After careful consideration, the court finds the analysis of the Fourth and Eleventh Circuits more persuasive in light of the facts of the case at hand. In Harvey, the Fifth Circuit described TDRL as "a position in limbo, a processing point on the road to either separation or disability discharge." 884 F.2d at 860. Although such a description was certainly applicable to the TDRL status of the plaintiffs in Harvey and Cortez,[4] such does not always appear to be the case. See, e.g., Ricks, 842 F.2d at 301 (court noted that the plaintiff was subject to "a possible return to duty pending the outcome of future physical exams.") In the instant case, plaintiff Berry specifically requested that she be placed on TDRL so that she could undergo the reconstructive surgery and return to active duty. Thus, Berry's TDRL status, at least at the time of the alleged negligence, cannot be described as "a processing point on the road to either separation or disability discharge." Because Berry's surgery was intended to return her to active duty, see Adams v. United States, 728 F.2d 736, 741 (5th Cir.1984) (noting that, in the context of medical malpractice actions, the inquiry as to the service member's activity at the time of injury is couched as: "Was his treatment intended to return him to military service?"), and because she was admitted to the Army hospital at Fort Leavenworth solely because of her military status, the court adopts the reasoning of the Fourth and Eleventh Circuits and concludes that Berry's FTCA action is barred by Feres because her alleged injury occurred "in the course of activity incident to service."[5]Kendrick, 877 F.2d at 1206.
····················
▶ Your tasks
**A)** According to the court opinion on Berry's FTCA claim, why did Berry ask to be placed on TDRL?
**B)** Continue the court opinion on Berry's FTCA claim from its last sentence.

(Dataset items)
····················
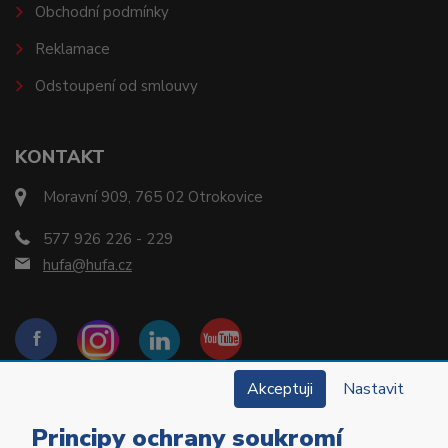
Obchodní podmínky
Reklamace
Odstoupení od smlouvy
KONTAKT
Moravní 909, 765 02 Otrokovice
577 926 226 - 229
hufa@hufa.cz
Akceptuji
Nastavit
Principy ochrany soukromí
····················
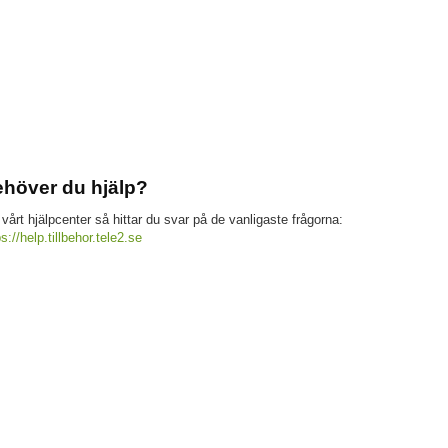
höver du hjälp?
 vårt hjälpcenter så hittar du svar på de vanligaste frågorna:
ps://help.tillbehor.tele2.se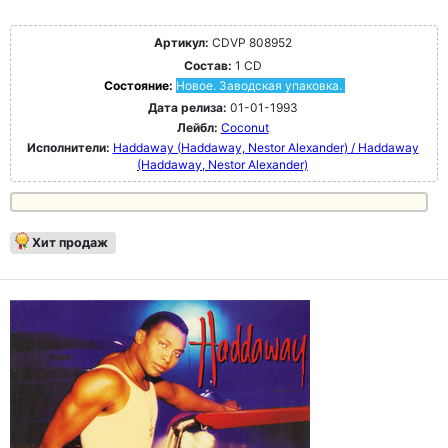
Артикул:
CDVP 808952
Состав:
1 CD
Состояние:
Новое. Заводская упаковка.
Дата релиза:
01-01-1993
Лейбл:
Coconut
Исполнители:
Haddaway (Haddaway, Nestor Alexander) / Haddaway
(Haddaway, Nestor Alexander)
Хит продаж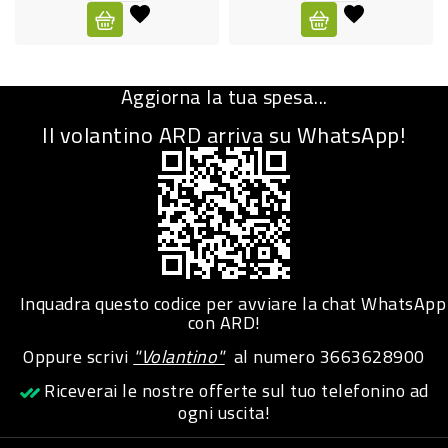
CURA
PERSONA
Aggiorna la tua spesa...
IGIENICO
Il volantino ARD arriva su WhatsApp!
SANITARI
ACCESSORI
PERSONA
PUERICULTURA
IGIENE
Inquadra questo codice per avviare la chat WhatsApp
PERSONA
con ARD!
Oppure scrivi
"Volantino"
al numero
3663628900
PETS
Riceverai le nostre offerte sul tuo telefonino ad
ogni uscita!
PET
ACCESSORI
····················
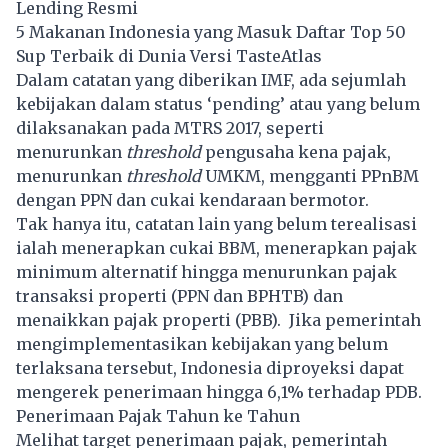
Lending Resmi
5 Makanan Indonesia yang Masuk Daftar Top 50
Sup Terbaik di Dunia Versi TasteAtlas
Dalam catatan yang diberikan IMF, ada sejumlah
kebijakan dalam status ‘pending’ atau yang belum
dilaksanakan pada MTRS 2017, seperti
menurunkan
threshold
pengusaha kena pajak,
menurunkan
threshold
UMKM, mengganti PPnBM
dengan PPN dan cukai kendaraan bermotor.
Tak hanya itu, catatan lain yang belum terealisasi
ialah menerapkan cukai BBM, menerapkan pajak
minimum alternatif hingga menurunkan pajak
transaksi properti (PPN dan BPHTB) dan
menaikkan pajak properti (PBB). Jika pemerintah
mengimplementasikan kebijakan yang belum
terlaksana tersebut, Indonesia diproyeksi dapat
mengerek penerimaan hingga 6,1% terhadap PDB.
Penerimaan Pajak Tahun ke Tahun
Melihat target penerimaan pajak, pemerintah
····················
▶ Exercise answers
**A)** She asked so that she could undergo reconstructive surgery and return to active duty.

**B)**
IT IS THEREFORE ORDERED that the defendant's motion to dismiss, or in the alternative, for summary judgment (Doc. # 6) is hereby granted.

NOTES

[1] Defendant has attached to its motion two letters from plaintiff dated July 12, 1989, and October 25, 1989. In her response to the government's motion, the plaintiff has not controverted any of the facts contained in those letters.

[2] In one of plaintiff's letters that is attached to the government's motion, plaintiff states her reasons for seeking a review of the initial disability rating:

The Army reviewed my case and rated me at 20% disabled and a person at my rank was given only $1500.00 and then sent home. I didn't want that. I wanted my knee repaired and back in the Army where I would have my medical benefits and the career I had worked for and hoped of having. I had to be at least rated 30% disabled to be put on TDRL.

[3] The Tenth Circuit has not had an opportunity to address this issue.

[4] In Harvey, the plaintiff was injured while on terminal leave. 884 F.2d at 858. Thereafter, he was placed on TDRL and later retired. Id. In Cortez, the plaintiff was placed on TDRL because of severe mental disorders and was eventually recommended for placement on the Permanent Disability Retired List. 854 F.2d at 724.

[5] The court adopts, in its entirety, the Fourth Circuit's analysis in Kendrick concerning the consistency of a Feres bar to a claim by a service member on TDRL with the three underlying rationales of the Feres doctrine. See Kendrick, 877 F.2d at 1204-05.